• **分析文本**
=======

空域频域相结合的唇型篡改检测方法

doi:10.11959/j.issn.2096-109x.2022075

网络与信息安全学报 ›› 2022, Vol. 8 ›› Issue (6): 146-155.doi: 10.11959/j.issn.2096-109x.2022075

空域频域相结合的唇型篡改检测方法

林佳滢¹^,², 周文柏¹^,², 张卫明¹^,², 俞能海¹^,²

¹ 中国科学院电磁空间信息重点实验室，安徽合肥 230027
² 中国科学技术大学网络空间安全学院，安徽合肥 230027

修回日期:2022-07-09 出版日期:2022-12-15 发布日期:2023-01-16
作者简介:林佳滢（1997- ），女，江西赣州人，中国科学技术大学硕士生，主要研究方向为人工智能安全、信息隐藏
周文柏（1992- ），男，安徽合肥人，中国科学技术大学特任副研究员，主要研究方向为信息隐藏、人工智能安全
张卫明（1976- ），男，河北定州人，中国科学技术大学教授、博士生导师，主要研究方向为信息隐藏、多媒体内容安全、人工智能安全
俞能海（1964- ），男，安徽无为人，中国科学技术大学教授、博士生导师，主要研究方向为多媒体信息检索、图像处理与视频通信、数字媒体内容安全
基金资助:
国家自然科学基金(U20B2047);国家自然科学基金(62072421);国家自然科学基金(62002334);国家自然科学基金(62102386);国家自然科学基金(62121002);中国科技大学探索基金项目(YD3480002001);中央高校基础研究基金(WK2100000011)

=======

• **数据集记录**
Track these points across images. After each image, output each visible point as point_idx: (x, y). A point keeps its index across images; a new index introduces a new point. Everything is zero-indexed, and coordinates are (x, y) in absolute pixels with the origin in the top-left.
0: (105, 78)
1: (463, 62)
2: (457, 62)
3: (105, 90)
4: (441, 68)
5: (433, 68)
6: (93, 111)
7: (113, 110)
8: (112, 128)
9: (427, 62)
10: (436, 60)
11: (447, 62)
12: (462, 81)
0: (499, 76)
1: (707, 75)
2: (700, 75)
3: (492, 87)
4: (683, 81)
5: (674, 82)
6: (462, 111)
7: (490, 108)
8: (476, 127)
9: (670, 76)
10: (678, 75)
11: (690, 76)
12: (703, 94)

=======

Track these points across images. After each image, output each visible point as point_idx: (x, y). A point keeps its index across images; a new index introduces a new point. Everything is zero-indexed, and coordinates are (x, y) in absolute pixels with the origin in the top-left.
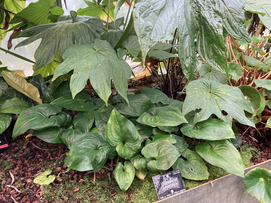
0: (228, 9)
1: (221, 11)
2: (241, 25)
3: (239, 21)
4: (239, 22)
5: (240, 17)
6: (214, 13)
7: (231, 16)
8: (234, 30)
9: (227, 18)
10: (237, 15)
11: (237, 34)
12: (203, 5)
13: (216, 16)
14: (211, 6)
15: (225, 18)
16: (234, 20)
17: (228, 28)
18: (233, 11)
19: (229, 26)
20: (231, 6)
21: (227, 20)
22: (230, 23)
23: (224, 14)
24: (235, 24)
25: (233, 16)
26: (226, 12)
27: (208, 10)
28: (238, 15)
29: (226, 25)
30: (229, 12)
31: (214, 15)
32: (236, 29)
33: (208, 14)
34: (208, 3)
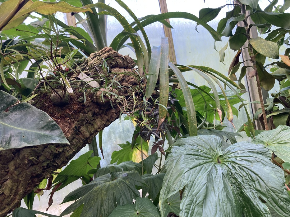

=======

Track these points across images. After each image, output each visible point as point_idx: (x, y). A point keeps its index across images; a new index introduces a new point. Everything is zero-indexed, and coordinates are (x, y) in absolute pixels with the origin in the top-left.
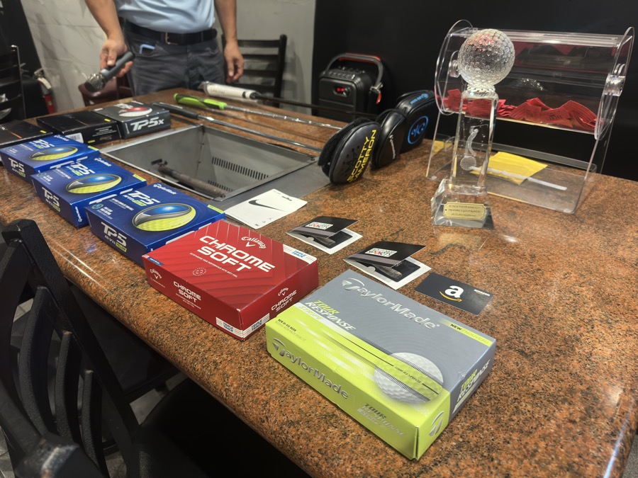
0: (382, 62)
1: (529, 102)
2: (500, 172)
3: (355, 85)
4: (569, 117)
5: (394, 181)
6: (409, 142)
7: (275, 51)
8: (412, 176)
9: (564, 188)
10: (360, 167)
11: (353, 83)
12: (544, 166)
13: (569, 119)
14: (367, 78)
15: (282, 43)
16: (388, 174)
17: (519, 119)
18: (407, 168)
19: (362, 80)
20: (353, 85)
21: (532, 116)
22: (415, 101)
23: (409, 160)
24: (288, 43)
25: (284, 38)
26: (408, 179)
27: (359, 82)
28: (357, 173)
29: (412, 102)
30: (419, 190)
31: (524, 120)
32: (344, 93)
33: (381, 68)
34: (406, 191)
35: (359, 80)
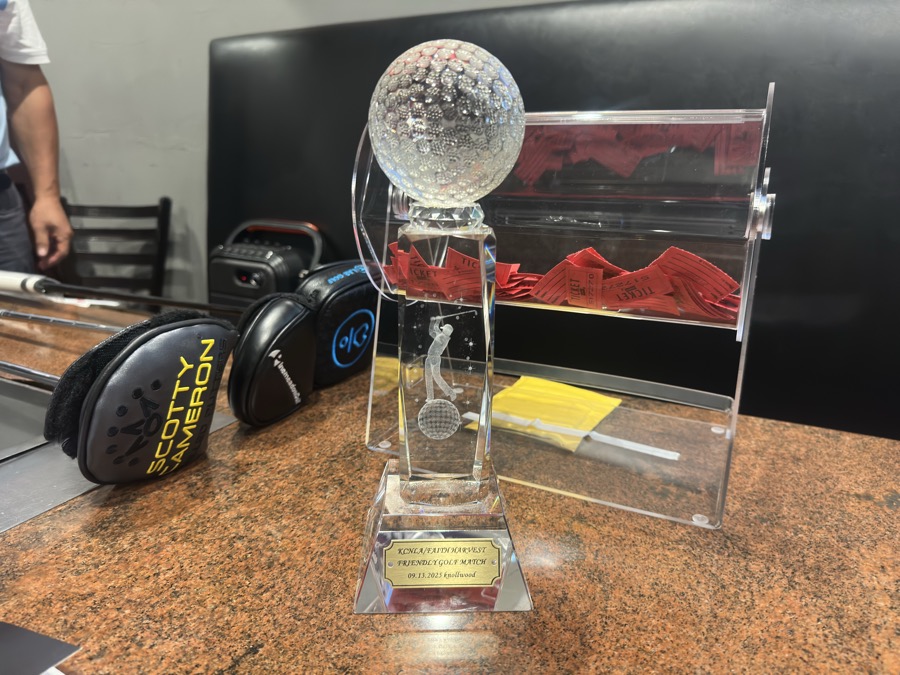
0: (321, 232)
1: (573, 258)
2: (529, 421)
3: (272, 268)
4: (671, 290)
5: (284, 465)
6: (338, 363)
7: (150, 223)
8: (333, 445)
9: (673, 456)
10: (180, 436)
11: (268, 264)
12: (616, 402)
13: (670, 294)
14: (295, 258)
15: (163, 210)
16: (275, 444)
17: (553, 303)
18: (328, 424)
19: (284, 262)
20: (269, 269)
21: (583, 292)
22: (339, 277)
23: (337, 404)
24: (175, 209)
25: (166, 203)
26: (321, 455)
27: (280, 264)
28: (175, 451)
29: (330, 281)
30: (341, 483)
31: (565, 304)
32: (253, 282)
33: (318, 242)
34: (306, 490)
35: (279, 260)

=======

• **练习任务**
(A) 引用唇型篡改检测一文中从“林佳滢¹^,², 周文柏¹^,², 张卫明¹^,², 俞能海¹^,²”到“(WK2100000011)”的原文。
(B) 从唇型篡改检测一文的末尾接着往下续写。
以上数据是另一份独立材料，与分析文本互不相关。

• **参考答案**
(A)
林佳滢¹^,², 周文柏¹^,², 张卫明¹^,², 俞能海¹^,²

¹ 中国科学院电磁空间信息重点实验室，安徽合肥 230027
² 中国科学技术大学网络空间安全学院，安徽合肥 230027

修回日期:2022-07-09 出版日期:2022-12-15 发布日期:2023-01-16
作者简介:林佳滢（1997- ），女，江西赣州人，中国科学技术大学硕士生，主要研究方向为人工智能安全、信息隐藏
周文柏（1992- ），男，安徽合肥人，中国科学技术大学特任副研究员，主要研究方向为信息隐藏、人工智能安全
张卫明（1976- ），男，河北定州人，中国科学技术大学教授、博士生导师，主要研究方向为信息隐藏、多媒体内容安全、人工智能安全
俞能海（1964- ），男，安徽无为人，中国科学技术大学教授、博士生导师，主要研究方向为多媒体信息检索、图像处理与视频通信、数字媒体内容安全
基金资助:
国家自然科学基金(U20B2047);国家自然科学基金(62072421);国家自然科学基金(62002334);国家自然科学基金(62102386);国家自然科学基金(62121002);中国科技大学探索基金项目(YD3480002001);中央高校基础研究基金(WK2100000011)

(B)
Lip forgery detection via spatial-frequency domain combination

Jiaying LIN¹^,², Wenbo ZHOU¹^,², Weiming ZHANG¹^,², Nenghai YU¹^,²

¹ Key Laboratory of Electromagnetic Space Information, Chinese Academy of Sciences, Hefei 230027, China
² School of Cyber Science, University of Science and Technology of China, Hefei 230027, China

Revised:2022-07-09 Online:2022-12-15 Published:2023-01-16
Supported by:
The National Natural Science Foundation of China(U20B2047);The National Natural Science Foundation of China(62072421);The National Natural Science Foundation of China(62002334);The National Natural Science Foundation of China(62102386);The National Natural Science Foundation of China(62121002);Exploration Fund Project of University of Science and Technology of China(YD3480002001);Fundamental Research Funds for the Central Universities(WK2100000011)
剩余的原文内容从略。